Factors Influencing the Allergenicity and Adjuvanticity of Allergens

Stephan Deifl; Barbara Bohle


Immunotherapy. 2011;3(7):881-893. 

In This Article

Allergen–flagellin Fusion Proteins

The TLR5 ligand flagellin is the main constituent of motility conferring flagella of Gram-positive and negative bacteria.[110] Flagellin has been known as adjuvant for prophylactic and therapeutic immune modulation in various diseases (e.g., virus infection).[111,112] Intranasal coadministration of flagellin with ovalbumin (OVA), a major allergen in chicken white egg, significantly suppressed OVA-induced airway hyper-responsiveness, airway eosinophilic inflammation and OVA-specific Th2-cytokine responses in OVA-sensitized mice.[113] These results indicated that flagellin can also be considered as an adjuvant for SIT. Recently, flagellin A from Listeria monocytogenes was genetically fused to OVA and tested in a murine in vitro system.[114] Compared to flagellin alone, the fusion protein induced a higher expression of maturation markers (CD40, CD69, CD80 and CD86) on myeloid DCs. Moreover, IL-6 and IL-10 production by myeloid DCs was increased when stimulated with fusion proteins in comparison to equimolar mixtures of both proteins. This observation demonstrated again that the fusion protein consisting of an allergen and a TLR ligand showed stronger immunomodulating capacity as the mixture of both components and confirmed that the approach to endow allergens with intrinsic adjuvanticity is a promising concept for the design of vaccines for future SIT. However, up to now, none of the recombinant allergen–modulator fusion proteins have been tested in clinical trials.
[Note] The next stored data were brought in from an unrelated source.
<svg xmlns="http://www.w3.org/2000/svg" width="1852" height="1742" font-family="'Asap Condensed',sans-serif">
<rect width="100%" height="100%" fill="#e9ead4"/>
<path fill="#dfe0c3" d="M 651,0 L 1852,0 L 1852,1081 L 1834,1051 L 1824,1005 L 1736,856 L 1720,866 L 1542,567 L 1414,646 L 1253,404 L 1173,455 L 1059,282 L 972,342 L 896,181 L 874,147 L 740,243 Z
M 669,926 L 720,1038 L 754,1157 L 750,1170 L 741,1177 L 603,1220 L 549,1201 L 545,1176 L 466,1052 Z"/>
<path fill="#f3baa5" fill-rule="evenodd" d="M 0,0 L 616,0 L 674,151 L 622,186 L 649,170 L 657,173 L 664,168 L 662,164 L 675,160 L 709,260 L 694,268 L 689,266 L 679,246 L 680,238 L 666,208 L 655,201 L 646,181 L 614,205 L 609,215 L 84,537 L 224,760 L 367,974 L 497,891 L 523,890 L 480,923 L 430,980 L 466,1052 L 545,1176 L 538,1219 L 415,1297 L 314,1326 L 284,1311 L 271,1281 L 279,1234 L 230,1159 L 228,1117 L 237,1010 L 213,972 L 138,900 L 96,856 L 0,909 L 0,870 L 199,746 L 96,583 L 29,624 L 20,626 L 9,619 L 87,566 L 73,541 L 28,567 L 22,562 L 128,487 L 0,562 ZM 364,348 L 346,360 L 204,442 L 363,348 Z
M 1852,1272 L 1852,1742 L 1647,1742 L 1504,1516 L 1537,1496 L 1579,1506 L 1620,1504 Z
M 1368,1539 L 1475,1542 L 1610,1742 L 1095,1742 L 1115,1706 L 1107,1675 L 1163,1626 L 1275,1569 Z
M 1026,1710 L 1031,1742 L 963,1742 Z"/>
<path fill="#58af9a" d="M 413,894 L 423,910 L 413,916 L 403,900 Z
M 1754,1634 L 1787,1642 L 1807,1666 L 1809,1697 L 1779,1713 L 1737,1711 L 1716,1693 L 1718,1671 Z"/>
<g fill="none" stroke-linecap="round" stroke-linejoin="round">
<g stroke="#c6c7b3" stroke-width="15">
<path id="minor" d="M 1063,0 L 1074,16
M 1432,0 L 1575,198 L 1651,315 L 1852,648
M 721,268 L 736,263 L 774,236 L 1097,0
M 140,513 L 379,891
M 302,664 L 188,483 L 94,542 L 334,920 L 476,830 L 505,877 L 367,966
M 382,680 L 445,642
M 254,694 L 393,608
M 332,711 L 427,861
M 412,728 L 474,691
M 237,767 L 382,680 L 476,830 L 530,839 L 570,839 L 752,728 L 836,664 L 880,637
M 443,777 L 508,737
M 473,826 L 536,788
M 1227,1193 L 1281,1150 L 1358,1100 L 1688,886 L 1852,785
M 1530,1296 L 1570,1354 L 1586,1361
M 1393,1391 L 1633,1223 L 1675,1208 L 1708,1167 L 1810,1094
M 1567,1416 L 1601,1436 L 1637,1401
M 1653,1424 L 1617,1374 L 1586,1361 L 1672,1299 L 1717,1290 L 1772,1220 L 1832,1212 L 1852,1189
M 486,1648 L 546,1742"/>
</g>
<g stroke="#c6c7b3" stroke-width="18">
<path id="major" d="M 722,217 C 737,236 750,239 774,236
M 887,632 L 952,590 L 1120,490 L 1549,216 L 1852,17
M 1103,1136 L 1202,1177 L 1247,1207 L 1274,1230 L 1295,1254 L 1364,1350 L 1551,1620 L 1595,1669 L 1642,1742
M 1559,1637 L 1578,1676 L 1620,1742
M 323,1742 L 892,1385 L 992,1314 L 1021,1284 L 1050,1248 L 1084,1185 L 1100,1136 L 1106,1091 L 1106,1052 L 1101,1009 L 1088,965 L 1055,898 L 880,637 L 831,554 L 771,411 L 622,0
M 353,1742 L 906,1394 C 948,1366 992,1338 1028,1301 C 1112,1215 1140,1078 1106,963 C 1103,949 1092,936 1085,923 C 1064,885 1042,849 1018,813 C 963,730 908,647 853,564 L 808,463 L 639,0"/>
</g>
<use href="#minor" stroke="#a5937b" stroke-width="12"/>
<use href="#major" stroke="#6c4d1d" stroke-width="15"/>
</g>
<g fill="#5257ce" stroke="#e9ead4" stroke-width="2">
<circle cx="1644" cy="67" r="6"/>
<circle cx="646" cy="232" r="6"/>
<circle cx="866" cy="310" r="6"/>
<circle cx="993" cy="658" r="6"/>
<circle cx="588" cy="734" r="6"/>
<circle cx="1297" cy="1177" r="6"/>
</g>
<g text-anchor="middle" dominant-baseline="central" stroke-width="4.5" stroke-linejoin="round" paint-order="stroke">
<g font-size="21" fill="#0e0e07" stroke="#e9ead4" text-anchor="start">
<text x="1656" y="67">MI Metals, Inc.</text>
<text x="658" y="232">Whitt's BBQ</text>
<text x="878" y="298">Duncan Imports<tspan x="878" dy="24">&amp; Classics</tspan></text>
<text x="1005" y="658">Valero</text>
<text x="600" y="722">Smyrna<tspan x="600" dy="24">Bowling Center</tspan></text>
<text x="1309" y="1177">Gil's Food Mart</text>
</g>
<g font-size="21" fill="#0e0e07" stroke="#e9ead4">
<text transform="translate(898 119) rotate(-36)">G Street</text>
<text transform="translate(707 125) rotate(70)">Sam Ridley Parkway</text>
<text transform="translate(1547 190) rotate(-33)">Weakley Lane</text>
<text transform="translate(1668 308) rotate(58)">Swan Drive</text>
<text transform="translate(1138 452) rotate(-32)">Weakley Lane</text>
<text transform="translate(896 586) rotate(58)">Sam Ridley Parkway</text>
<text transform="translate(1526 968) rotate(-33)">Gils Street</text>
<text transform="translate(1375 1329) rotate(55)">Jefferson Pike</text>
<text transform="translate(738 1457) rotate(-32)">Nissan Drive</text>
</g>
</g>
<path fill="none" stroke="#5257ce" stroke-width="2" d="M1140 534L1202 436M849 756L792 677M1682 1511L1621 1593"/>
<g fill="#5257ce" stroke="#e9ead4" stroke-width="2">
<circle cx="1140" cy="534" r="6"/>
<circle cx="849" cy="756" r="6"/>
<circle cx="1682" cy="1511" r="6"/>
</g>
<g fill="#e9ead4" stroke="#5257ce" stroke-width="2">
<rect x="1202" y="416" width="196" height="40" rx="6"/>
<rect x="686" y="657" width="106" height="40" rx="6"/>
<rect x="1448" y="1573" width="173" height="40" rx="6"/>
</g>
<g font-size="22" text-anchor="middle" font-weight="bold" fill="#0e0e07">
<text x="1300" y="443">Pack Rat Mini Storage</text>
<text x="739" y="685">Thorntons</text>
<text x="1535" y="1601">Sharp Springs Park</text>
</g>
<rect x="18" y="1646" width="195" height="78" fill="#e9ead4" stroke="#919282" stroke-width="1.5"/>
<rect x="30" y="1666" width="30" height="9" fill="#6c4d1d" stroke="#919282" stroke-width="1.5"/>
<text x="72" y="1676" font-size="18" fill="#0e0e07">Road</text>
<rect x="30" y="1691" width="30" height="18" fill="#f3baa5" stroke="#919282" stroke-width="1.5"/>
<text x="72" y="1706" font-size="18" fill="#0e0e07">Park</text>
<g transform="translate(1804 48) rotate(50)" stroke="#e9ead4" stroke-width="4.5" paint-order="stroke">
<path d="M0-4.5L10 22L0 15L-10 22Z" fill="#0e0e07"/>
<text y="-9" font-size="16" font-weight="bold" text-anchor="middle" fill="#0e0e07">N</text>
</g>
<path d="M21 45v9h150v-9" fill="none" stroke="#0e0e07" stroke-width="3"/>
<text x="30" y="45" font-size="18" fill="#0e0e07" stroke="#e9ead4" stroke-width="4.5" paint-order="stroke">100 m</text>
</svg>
In addition to ligands recognized by TLR4, TLR5 and TLR9 agonists of TLR7 (e.g., imidazoquinolines or modified adenine) have been suggested as candidate adjuvants in future allergy vaccines.[115,116] These TLR7 agonists effectively redirected Th2 responses in both, in vitro and in vivo studies. However, for all of these still scientific vaccine formulations, the potential induction of adverse Th1-mediated inflammation in humans remains an issue of concern. Thus, clinical trials in humans are needed to evaluate the in vivo efficacy and potential side effects of these future allergy vaccines.